■ TEXTO DO EXERCÍCIO:
=-=-=-=-=
27/05/2018 às 22h03min - Atualizada em 27/05/2018 às 22h03min

Quem são os ativistas que tentam proibir a exportação de quase R$1 bi em gado vivo do Brasil

Venda de animais ao exterior enfrenta disputas judiciais e propostas de proibição na Câmara; Ministério Público Federal comparou embarcações a navios negreiros da escravidão.

BBC BRASIL
Cerca de 27 mil bois estavam no navio Nada, que viajou à Turquia (Foto: Reprodução)

uase todas as 70 cadeiras do auditório Teotônio Vilela estavam ocupadas, raridade em sessões na pequena sala da Assembleia Legislativa de São Paulo. Um deputado avisou: "As cenas a seguir são fortes, talvez alguém se assuste". No telão foi mostrado um vídeo que mostrava o interior de um navio com milhares de bois vivos. Os animais estavam amontoados, alguns com parte do corpo mergulhada em uma espessa camada de fezes, urina e lama. Uma voz feminina narrava as imagens: "Eles estão defecando um na cabeça do outro, é uma grande senzala."

O vídeo durou pouco mais de um minuto, mas várias pessoas choraram.

Era o último dia de uma Comissão Parlamentar de Inquérito (CPI) que apurava casos de maus-tratos de animais. Um dos temas foi a exportação de gado vivo, mercado de quase R$ 1 bilhão anuais e que nos últimos meses se tornou alvo de ativistas, parlamentares e do Ministério Público Federal.

Após a exibição do vídeo, o deputado estadual Feliciano Filho (PSC), presidente da CPI e militante dos direitos dos animais, fez um discurso que inflamou os ativistas na plateia. "Como pode o governo federal se render e agir para beneficiar uma única empresa?"

Ele se referia ao caso do navio Nada, embarcação panamenha que tirou do país 27 mil bois vivos de uma só vez, em fevereiro. Avaliada em R$ 64 milhões, a carga foi para a Turquia. Ela pertencia à Minerva Foods, uma das maiores empresas de alimentos do país. Na época, a enorme quantidade de animais em um único barco despertou atenção dos ativistas, que denunciaram maus-tratos e entraram na Justiça para impedir esse tipo de exportação.
=-=-=-=-=
■ DADOS FORNECIDOS:
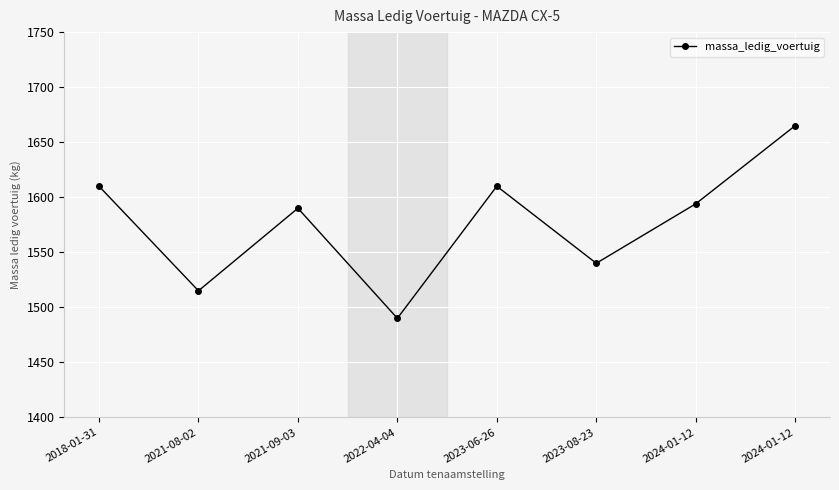

Rank the categories by value from highest to lowest.

2024-01-12, 2018-01-31, 2023-06-26, 2024-01-12, 2021-09-03, 2023-08-23, 2021-08-02, 2022-04-04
=-=-=-=-=
■ ENUNCIADO DO EXERCÍCIO:
Copie um trecho da reportagem sobre a exportação de gado vivo. Comece nas palavras "uase todas as" e pare depois de "várias pessoas choraram.".

■ RESULTADO DO EXERCÍCIO:
uase todas as 70 cadeiras do auditório Teotônio Vilela estavam ocupadas, raridade em sessões na pequena sala da Assembleia Legislativa de São Paulo. Um deputado avisou: "As cenas a seguir são fortes, talvez alguém se assuste". No telão foi mostrado um vídeo que mostrava o interior de um navio com milhares de bois vivos. Os animais estavam amontoados, alguns com parte do corpo mergulhada em uma espessa camada de fezes, urina e lama. Uma voz feminina narrava as imagens: "Eles estão defecando um na cabeça do outro, é uma grande senzala."

O vídeo durou pouco mais de um minuto, mas várias pessoas choraram.